**PROMPT**.
Please reproduce the lines of every entry below word for word, leaving out the pictures.

**Stored entries from a collection**.
⁂
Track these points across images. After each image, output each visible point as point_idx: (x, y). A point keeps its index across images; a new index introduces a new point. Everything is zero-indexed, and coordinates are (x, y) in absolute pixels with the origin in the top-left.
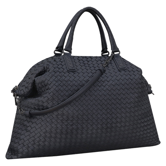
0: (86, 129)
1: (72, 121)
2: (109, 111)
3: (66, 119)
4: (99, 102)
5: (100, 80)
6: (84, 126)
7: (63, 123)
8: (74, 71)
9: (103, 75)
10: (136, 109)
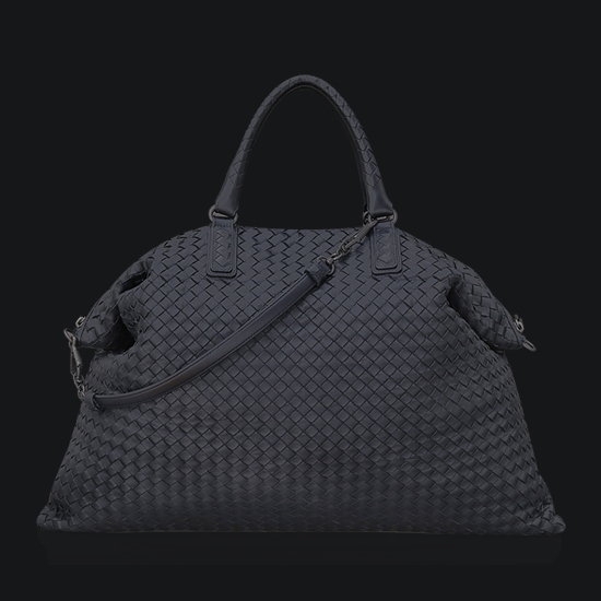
0: (256, 456)
1: (211, 429)
2: (328, 402)
3: (193, 424)
4: (297, 373)
5: (306, 304)
6: (249, 446)
7: (186, 434)
8: (225, 277)
9: (319, 291)
10: (424, 399)
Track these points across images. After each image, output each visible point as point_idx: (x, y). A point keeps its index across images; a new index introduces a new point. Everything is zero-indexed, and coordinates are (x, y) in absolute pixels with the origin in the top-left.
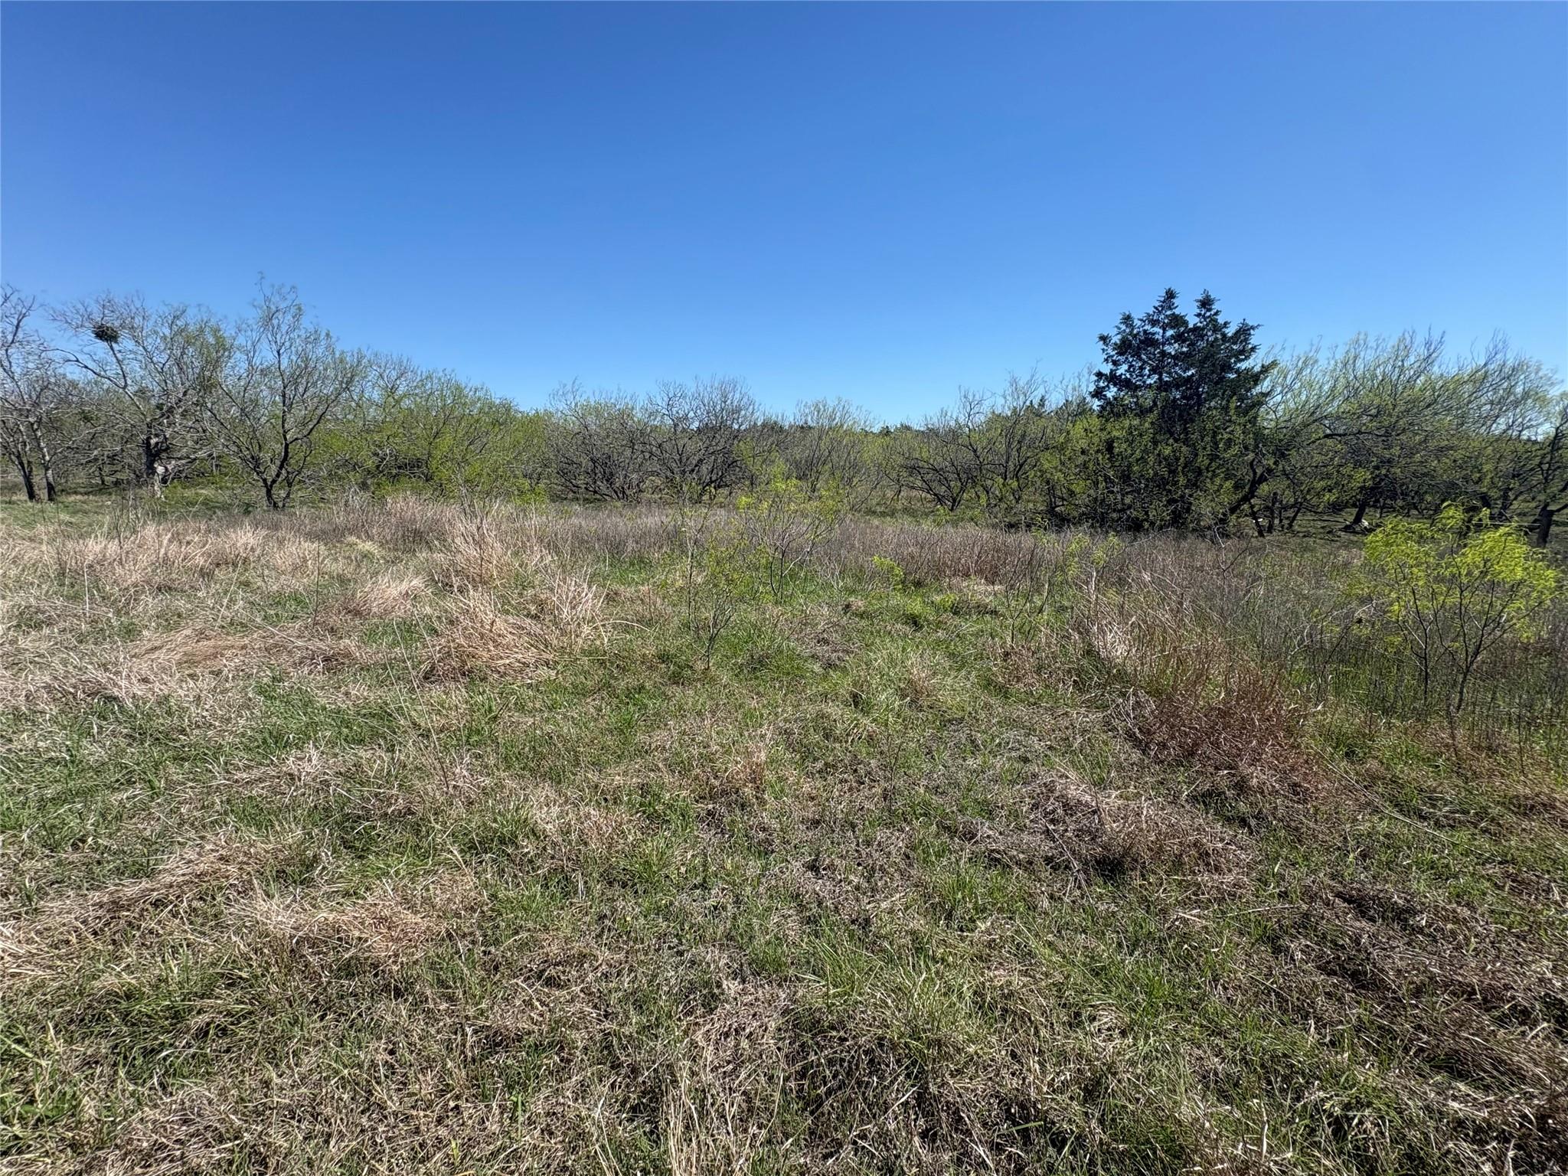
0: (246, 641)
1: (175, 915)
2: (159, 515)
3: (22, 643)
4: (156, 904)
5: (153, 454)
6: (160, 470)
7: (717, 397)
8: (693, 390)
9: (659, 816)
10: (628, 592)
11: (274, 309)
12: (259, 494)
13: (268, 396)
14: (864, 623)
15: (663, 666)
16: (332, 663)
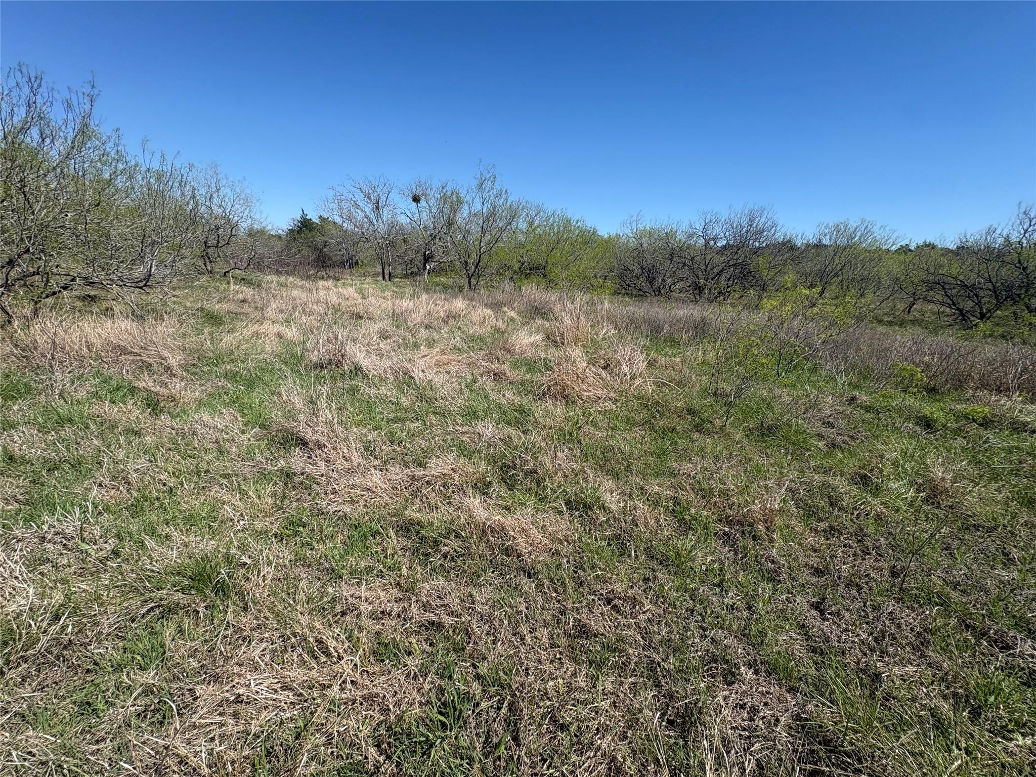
0: (460, 358)
1: (434, 491)
2: (427, 290)
3: (381, 345)
4: (427, 483)
5: (427, 259)
6: (428, 267)
7: (745, 222)
8: (726, 216)
9: (685, 523)
10: (662, 360)
11: (483, 178)
12: (464, 282)
13: (475, 229)
14: (869, 416)
15: (689, 417)
16: (497, 376)
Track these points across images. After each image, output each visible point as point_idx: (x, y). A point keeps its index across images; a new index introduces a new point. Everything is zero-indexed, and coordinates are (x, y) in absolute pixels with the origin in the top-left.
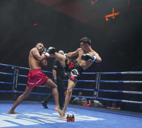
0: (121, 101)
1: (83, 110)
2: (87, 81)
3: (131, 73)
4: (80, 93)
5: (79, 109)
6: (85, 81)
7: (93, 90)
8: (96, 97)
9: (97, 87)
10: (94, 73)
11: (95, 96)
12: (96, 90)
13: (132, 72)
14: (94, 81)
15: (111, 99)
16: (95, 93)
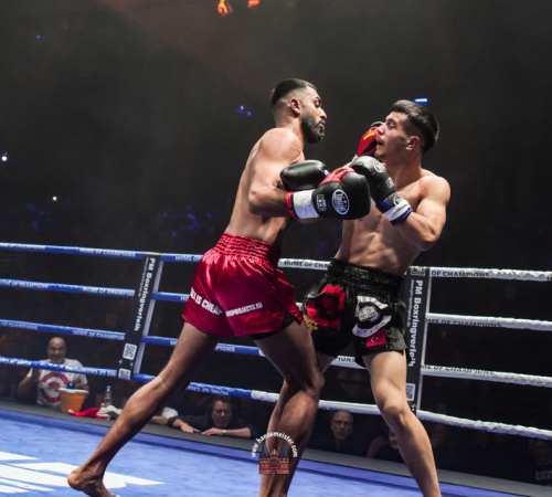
0: (250, 394)
1: (60, 433)
2: (94, 289)
3: (307, 264)
4: (57, 341)
5: (40, 428)
6: (85, 288)
7: (121, 336)
8: (132, 370)
9: (143, 322)
10: (132, 253)
11: (127, 364)
12: (135, 338)
13: (309, 261)
14: (131, 292)
15: (200, 385)
16: (130, 351)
⁂
**EXERCISE ANSWER**.
Track these points across images. After each image, output each visible point as point_idx: (x, y). A point keeps its index across images; a new index introduces a new point. Everything is zero-indexed, and coordinates are (x, y) in absolute pixels with the origin in the top-left.
0: (86, 129)
1: (72, 121)
2: (109, 111)
3: (66, 119)
4: (99, 102)
5: (100, 80)
6: (84, 126)
7: (63, 123)
8: (74, 71)
9: (103, 75)
10: (136, 109)
0: (256, 456)
1: (211, 429)
2: (328, 402)
3: (193, 424)
4: (297, 373)
5: (306, 304)
6: (249, 446)
7: (186, 434)
8: (225, 277)
9: (319, 291)
10: (424, 399)
Track these points across images. After each image, output each visible point as point_idx: (x, y). A point keeps its index across images; a new index introduces a new point. Everything is zero-indexed, and coordinates are (x, y) in absolute pixels with the origin in the top-left.
0: (246, 641)
1: (175, 915)
2: (159, 515)
3: (22, 643)
4: (156, 904)
5: (153, 454)
6: (160, 470)
7: (717, 397)
8: (693, 390)
9: (659, 816)
10: (628, 592)
11: (274, 309)
12: (259, 494)
13: (268, 396)
14: (864, 623)
15: (663, 666)
16: (332, 663)
0: (460, 358)
1: (434, 491)
2: (427, 290)
3: (381, 345)
4: (427, 483)
5: (427, 259)
6: (428, 267)
7: (745, 222)
8: (726, 216)
9: (685, 523)
10: (662, 360)
11: (483, 178)
12: (464, 282)
13: (475, 229)
14: (869, 416)
15: (689, 417)
16: (497, 376)
Track these points across images. After each image, output each visible point as point_idx: (x, y). A point keeps its index across images; a new index introduces a new point. Everything is zero-indexed, and coordinates are (x, y) in absolute pixels with the origin in the top-left.
0: (121, 101)
1: (83, 110)
2: (87, 81)
3: (131, 73)
4: (80, 93)
5: (79, 109)
6: (85, 81)
7: (93, 90)
8: (96, 97)
9: (97, 87)
10: (94, 73)
11: (95, 96)
12: (96, 90)
13: (132, 72)
14: (94, 81)
15: (111, 99)
16: (95, 93)
0: (250, 394)
1: (60, 433)
2: (94, 289)
3: (307, 264)
4: (57, 341)
5: (40, 428)
6: (85, 288)
7: (121, 336)
8: (132, 370)
9: (143, 322)
10: (132, 253)
11: (127, 364)
12: (135, 338)
13: (309, 261)
14: (131, 292)
15: (200, 385)
16: (130, 351)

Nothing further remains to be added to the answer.